» **Requirement**
The only thing to send back is the number of lines below that hold the string "κυρώσεων".

» **Extracted entries**
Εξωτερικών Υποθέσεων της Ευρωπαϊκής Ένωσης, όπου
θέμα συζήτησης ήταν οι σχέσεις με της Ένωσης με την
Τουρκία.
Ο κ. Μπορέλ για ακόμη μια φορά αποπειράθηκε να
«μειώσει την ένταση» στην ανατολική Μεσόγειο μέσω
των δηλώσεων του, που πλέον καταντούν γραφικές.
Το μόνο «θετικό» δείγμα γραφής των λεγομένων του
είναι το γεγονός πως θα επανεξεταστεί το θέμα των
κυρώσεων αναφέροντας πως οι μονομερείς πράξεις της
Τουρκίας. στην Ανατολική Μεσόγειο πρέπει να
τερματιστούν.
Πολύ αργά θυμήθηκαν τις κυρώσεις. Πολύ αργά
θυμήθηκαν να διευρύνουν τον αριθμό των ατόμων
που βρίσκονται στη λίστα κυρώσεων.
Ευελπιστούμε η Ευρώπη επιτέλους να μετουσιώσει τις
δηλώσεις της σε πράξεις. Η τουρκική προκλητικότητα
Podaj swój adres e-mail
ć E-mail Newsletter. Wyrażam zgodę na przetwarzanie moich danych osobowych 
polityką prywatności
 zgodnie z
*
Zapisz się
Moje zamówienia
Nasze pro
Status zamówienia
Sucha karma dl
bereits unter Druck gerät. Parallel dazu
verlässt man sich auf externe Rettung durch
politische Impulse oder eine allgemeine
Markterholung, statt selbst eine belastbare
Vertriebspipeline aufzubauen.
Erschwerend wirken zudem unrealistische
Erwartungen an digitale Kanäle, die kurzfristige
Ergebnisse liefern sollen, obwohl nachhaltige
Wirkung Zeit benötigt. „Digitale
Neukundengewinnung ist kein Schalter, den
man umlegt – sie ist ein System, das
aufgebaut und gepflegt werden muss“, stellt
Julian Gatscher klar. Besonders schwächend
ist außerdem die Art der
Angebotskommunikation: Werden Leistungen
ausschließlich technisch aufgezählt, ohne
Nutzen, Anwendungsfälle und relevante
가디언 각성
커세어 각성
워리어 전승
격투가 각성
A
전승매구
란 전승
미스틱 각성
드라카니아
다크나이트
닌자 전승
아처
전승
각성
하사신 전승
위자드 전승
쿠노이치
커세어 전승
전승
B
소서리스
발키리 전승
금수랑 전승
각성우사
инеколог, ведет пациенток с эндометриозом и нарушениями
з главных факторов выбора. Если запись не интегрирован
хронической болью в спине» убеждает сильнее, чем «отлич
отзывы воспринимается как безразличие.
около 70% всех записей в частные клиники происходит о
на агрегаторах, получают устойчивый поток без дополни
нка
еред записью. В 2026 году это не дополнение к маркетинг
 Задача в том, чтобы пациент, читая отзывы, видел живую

» **Response to this exercise**
2